**Task prompt**. From the records below, output exactly the lines running from the line containing "CLI Reference - [Show" through the line containing "curl -b cookie.jar", and no others.

**Raw data**.
━━━━━━━━━━━━━━━━━━━━━━━━━━━━━━

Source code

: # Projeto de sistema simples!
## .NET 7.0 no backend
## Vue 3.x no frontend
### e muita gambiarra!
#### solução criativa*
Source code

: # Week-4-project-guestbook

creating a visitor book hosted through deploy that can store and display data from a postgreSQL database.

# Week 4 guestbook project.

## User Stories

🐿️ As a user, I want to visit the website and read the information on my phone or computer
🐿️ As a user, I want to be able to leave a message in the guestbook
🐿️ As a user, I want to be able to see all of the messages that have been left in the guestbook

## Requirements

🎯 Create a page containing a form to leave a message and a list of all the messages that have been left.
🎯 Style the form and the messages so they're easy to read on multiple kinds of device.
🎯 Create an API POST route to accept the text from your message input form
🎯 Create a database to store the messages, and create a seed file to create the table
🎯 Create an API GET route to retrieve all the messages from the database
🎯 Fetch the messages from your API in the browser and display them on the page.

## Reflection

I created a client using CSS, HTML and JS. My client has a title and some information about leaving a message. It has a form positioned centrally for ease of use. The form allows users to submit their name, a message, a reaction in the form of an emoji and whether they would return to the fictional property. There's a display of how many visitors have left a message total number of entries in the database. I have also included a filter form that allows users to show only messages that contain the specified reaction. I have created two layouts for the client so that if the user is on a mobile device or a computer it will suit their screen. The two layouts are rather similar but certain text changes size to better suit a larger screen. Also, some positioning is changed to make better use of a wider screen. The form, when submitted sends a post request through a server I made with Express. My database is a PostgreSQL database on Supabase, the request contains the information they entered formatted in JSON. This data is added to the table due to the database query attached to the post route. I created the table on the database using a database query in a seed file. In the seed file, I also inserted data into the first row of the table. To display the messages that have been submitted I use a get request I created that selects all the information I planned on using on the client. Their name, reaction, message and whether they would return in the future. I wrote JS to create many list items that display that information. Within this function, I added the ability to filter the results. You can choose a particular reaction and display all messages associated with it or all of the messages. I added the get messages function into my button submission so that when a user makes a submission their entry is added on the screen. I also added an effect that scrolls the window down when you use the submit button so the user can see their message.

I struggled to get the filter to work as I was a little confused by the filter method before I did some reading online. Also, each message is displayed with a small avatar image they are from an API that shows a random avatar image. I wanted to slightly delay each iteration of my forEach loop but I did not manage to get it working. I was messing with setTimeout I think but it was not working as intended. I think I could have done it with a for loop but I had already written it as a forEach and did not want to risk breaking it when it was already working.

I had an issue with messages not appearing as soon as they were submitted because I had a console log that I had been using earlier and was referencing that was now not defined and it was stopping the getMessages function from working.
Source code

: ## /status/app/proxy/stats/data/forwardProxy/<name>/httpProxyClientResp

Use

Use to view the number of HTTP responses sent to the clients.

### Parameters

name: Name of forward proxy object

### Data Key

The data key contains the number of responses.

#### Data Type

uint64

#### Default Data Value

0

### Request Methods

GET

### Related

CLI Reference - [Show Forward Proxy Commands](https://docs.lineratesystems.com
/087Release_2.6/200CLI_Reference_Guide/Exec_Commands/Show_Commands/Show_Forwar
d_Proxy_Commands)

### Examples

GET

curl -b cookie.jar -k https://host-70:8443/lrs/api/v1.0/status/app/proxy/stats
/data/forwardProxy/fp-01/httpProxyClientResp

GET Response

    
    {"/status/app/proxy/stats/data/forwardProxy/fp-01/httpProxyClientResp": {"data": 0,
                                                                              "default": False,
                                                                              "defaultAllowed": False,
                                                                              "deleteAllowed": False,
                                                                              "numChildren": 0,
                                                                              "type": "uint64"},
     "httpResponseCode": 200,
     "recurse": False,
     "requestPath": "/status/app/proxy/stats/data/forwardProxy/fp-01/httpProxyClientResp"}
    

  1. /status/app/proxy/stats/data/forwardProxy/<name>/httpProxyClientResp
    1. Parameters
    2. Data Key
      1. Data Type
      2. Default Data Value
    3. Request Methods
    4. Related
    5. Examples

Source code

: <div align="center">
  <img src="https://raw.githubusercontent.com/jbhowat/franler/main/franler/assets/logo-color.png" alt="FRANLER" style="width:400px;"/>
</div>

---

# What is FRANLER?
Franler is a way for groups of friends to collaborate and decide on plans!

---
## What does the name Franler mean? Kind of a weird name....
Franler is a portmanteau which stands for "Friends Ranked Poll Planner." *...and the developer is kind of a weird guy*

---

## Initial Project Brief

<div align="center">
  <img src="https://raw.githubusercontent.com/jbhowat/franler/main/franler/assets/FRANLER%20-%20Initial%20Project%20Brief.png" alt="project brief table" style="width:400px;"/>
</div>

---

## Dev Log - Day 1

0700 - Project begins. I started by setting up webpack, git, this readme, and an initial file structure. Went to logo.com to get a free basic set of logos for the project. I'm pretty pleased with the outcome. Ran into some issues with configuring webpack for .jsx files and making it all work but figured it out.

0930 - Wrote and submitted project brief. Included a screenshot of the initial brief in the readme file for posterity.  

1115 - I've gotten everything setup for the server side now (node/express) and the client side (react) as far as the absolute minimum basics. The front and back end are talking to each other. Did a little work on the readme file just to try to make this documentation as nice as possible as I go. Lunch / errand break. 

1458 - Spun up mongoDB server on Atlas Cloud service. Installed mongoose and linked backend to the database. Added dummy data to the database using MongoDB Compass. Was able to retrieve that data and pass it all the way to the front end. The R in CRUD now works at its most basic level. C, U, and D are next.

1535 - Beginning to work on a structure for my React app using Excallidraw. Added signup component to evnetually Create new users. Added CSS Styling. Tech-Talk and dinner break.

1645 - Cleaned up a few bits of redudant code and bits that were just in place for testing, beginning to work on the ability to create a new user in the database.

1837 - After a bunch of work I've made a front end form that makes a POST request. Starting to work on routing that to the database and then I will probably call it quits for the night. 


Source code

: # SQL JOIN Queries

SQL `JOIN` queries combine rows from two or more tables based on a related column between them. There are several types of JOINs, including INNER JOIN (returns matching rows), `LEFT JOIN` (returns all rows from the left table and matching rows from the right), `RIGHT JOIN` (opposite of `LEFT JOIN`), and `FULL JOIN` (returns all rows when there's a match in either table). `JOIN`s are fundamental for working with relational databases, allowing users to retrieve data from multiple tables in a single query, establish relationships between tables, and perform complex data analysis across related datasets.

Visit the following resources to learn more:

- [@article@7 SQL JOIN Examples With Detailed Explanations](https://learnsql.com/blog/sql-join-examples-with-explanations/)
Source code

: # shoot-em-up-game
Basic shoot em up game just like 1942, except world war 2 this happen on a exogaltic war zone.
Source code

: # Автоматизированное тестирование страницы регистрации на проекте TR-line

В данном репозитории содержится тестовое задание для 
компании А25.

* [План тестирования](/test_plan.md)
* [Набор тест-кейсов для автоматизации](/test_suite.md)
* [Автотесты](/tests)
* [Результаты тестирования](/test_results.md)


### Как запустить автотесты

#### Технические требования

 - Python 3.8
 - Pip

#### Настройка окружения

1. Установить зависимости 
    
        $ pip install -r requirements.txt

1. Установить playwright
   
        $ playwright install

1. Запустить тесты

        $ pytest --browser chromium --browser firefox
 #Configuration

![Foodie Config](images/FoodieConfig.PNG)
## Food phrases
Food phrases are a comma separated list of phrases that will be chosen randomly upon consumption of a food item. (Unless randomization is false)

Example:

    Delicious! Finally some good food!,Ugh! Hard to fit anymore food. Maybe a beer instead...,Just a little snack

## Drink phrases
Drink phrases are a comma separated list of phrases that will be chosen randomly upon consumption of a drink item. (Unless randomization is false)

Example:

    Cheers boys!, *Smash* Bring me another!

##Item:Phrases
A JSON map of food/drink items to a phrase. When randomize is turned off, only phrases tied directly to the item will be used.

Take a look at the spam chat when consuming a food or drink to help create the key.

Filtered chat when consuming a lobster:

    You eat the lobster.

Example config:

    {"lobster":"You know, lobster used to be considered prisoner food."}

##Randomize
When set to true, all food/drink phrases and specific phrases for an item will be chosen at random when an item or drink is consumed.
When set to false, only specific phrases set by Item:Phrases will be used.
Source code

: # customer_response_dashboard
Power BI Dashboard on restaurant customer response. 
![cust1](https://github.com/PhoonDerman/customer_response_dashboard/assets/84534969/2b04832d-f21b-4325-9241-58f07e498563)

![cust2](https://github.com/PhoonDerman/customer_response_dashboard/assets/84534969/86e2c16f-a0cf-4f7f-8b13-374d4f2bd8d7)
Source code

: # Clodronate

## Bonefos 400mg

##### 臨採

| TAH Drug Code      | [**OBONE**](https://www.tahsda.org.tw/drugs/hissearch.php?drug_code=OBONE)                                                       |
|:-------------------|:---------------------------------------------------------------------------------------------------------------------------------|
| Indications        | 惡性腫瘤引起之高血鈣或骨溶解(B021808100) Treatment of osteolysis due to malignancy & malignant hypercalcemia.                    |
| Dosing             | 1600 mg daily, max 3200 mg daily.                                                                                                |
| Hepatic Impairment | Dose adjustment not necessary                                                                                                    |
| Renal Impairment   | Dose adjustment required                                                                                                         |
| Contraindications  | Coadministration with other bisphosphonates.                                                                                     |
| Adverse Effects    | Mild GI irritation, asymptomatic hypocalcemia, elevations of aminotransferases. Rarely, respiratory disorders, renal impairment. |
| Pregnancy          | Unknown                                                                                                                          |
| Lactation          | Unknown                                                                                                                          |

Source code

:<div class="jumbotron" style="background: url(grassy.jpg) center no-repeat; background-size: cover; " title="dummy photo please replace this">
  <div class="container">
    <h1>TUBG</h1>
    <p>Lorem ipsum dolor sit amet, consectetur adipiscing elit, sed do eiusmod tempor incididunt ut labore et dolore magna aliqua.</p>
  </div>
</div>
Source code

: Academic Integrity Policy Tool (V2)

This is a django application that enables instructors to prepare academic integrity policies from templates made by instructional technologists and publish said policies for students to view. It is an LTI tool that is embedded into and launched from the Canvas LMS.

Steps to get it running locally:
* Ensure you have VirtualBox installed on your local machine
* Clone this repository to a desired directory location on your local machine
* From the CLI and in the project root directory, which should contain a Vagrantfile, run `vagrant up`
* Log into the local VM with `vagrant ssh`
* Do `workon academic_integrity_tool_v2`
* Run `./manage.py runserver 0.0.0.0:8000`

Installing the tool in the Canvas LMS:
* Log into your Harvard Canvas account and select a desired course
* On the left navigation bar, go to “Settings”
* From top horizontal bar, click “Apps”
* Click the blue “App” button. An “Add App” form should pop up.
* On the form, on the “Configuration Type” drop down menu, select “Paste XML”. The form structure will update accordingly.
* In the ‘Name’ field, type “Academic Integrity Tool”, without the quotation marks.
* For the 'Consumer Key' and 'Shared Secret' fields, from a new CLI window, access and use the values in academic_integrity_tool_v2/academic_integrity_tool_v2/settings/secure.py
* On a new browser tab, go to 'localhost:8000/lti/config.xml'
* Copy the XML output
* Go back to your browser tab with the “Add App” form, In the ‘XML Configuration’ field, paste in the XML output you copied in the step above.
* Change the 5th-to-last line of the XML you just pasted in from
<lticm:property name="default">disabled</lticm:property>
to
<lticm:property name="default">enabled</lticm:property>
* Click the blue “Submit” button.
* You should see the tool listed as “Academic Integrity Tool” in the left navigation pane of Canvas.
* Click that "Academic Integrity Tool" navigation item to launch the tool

━━━━━━━━━━━━━━━━━━━━━━━━━━━━━━

**Response to the exercise**.
CLI Reference - [Show Forward Proxy Commands](https://docs.lineratesystems.com
/087Release_2.6/200CLI_Reference_Guide/Exec_Commands/Show_Commands/Show_Forwar
d_Proxy_Commands)

### Examples

GET

curl -b cookie.jar -k https://host-70:8443/lrs/api/v1.0/status/app/proxy/stats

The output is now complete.